* Extrait du texte
○ ○ ○ ○ ○

Le Président (M. Marcoux): Je préférerais qu'on écoute d'abord le député de Nicolet-Yamaska. Le député de Nicolet-Yamaska.

M. Fontaine: Merci, M. le Président. Je voudrais, à l'instar de mes collègues qui m'ont précédé, remercier le CPQ pour l'excellence de ses remarques. Je veux également profiter de l'occasion pour exprimer ma satisfaction à l'endroit du ministre pour les points où il s'est dit ouvert à des modifications, entre autres, concernant les ordonnances de non-publication. Depuis hier on a touché ce point et on l'a repris ce matin. Je pense que c'est important pour les entreprises de pouvoir bénéficier de cette protection.

Il y a aussi la question de l'apparence de droit. Le ministre nous a dit être prêt à examiner cette question avant de pouvoir permettre que des représentants puissent obtenir de l'aide du fonds. Il y a également les frais au défendeur qu'on est prêt à examiner, l'aide au défendeur. Le ministre est prêt à envisager de pouvoir donner une aide au défendeur qui pourra en bénéficier. Je pense qu'il y a certaines entreprises, quand on parle des petites et moyennes entreprises, qui auront besoin de cette aide, surtout au point de vue technique. Alors, ce point est très important. Il y a également la question de l'appel en garantie qu'on a soulignée tout à l'heure.

En fait, votre mémoire a porté fruit, puisque ces remarques ont touché le gouvernement sur ces points. Il y a bien sûr la question importante dont nous discutons depuis tout à l'heure. Je veux y revenir un peu, pas pour prolonger le débat, mais pour apporter mes réflexions là-dessus.

○ ○ ○ ○ ○

* Données fournies
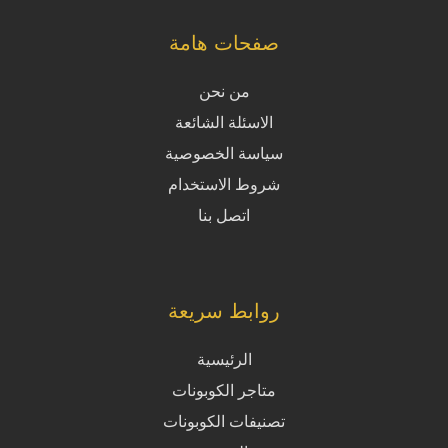
صفحات هامة
من نحن
الاسئلة الشائعة
سياسة الخصوصية
شروط الاستخدام
اتصل بنا
روابط سريعة
الرئيسية
متاجر الكوبونات
تصنيفات الكوبونات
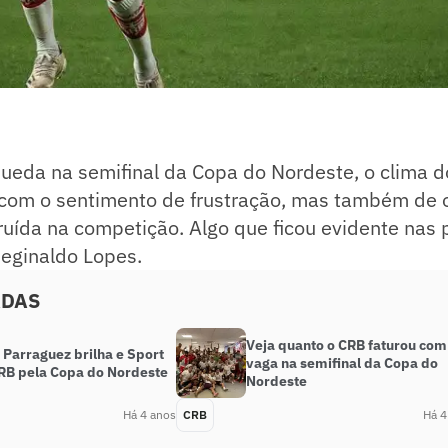
eda na semifinal da Copa do Nordeste, o clima 
com o sentimento de frustração, mas também de 
truída na competição. Algo que ficou evidente nas 
 Reginaldo Lopes.
ADAS
Veja quanto o CRB faturou com
! Parraguez brilha e Sport
vaga na semifinal da Copa do
RB pela Copa do Nordeste
Nordeste
Há 4 anos
CRB
Há 4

○ ○ ○ ○ ○

* Série de tâches
a - Dans l'extrait de débat parlementaire, quel député le président préfère-t-il écouter d'abord ?
b - Recopiez l'extrait de débat parlementaire entre « En fait, votre » et « mes réflexions là-dessus. », inclusivement.
c - Rédigez la suite de l'extrait de débat parlementaire à partir de sa dernière phrase.
Les items constituent un matériel à part, sans lien avec l'extrait de débat parlementaire.

* Liste des réponses
a - Le député de Nicolet-Yamaska.

b -
En fait, votre mémoire a porté fruit, puisque ces remarques ont touché le gouvernement sur ces points. Il y a bien sûr la question importante dont nous discutons depuis tout à l'heure. Je veux y revenir un peu, pas pour prolonger le débat, mais pour apporter mes réflexions là-dessus.

c -
Ce que le ministre et le gouvernement nous disent... ce qui est préconisé, c'est que l'amende et la compensation soient égales aux dommages réellement subis par l'ensemble des citoyens qui feront partie du groupe. On voit que dans la position du gouvernement, on préconise que la partie que vous appelez pénale et la véritable compensation versée aux gens qui vont faire la réclamation soient égales aux dommages réellement subis par l'ensemble des citoyens.

Par contre, vous du CPQ, dites que ce qui n'est pas versé en compensation aux victimes est véritablement une amende et devrait retourner à l'entreprise poursuivie ou au défendeur.

Je pense qu'il est important dans ce débat de bien situer le problème, parce qu'il s'agit d'un problème qui a deux aspects, l'aspect économique et l'aspect social.

Bien sûr, je ne veux pas dans cette intervention dire que le gouvernement, ou même le CPQ et les entreprises sont prêts à encourager les entreprises à frauder la population. Ce n'est pas le but de l'affaire. Il y a de véritables dommages qu'on réclame. Il y aura sûrement des poursuites où on pourra déterminer qu'il y a eu fraude et il y aura d'autres poursuites où on pourra déterminer que ce sont de véritables dommages. Par exemple, une compagnie distribue un appareil, supposons une balayeuse électrique. Il peut y avoir des défauts

dans cette balayeuse; à ce moment-là le citoyen subit un véritable dommage qui est évaluable.

Je pense être de votre avis: si les membres du groupe ne font pas la réclamation pour toucher leur indemnité, je serais d'avis que les montants qui ne seront pas touchés soient retournés à la compagnie, au défendeur. En fait, probablement que ces réclamations toucheront beaucoup plus les petites et moyennes entreprises.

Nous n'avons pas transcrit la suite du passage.